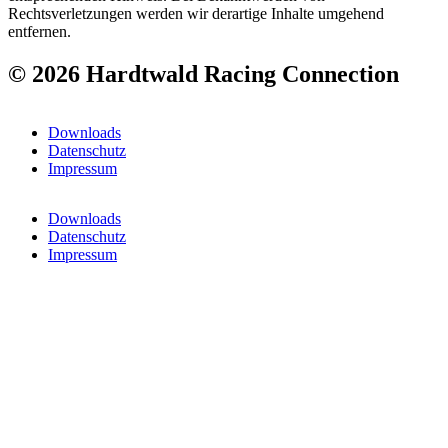
Rechtsverletzungen werden wir derartige Inhalte umgehend
entfernen.
© 2026 Hardtwald Racing Connection
Downloads
Datenschutz
Impressum
Downloads
Datenschutz
Impressum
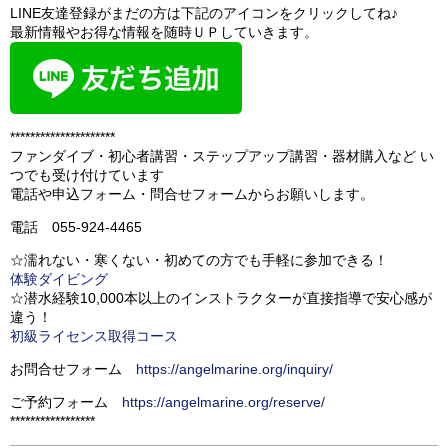
LINE友達登録がまだの方は下記のアイコンをクリックしてね♪
最新情報やお得な情報を随時ＵＰしていきます。
*********************
ファンダイブ・初心者講習・ステップアップ講習・器材購入など い
つでも受け付けています
電話や申込フォーム・問合せフォームからお願いします。
電話 055-924-4465
☆濡れない・寒くない・初めての方でも手軽に参加できる！
体験ダイビング
☆潜水経験10,000本以上のインストラクターが直接指導で安心感が
違う！
初級ライセンス取得コース
お問合せフォーム
https://angelmarine.org/inquiry/
ご予約フォーム
https://angelmarine.org/reserve/
*****************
------
- [What to produce] Would you please copy the lines above, from the one holding "最新情報やお得な情報を随時ＵＰしていきます。" through the last, and nothing else?

- [Answer to this task]
最新情報やお得な情報を随時ＵＰしていきます。
*********************
ファンダイブ・初心者講習・ステップアップ講習・器材購入など い
つでも受け付けています
電話や申込フォーム・問合せフォームからお願いします。
電話 055-924-4465
☆濡れない・寒くない・初めての方でも手軽に参加できる！
体験ダイビング
☆潜水経験10,000本以上のインストラクターが直接指導で安心感が
違う！
初級ライセンス取得コース
お問合せフォーム
https://angelmarine.org/inquiry/
ご予約フォーム
https://angelmarine.org/reserve/
*****************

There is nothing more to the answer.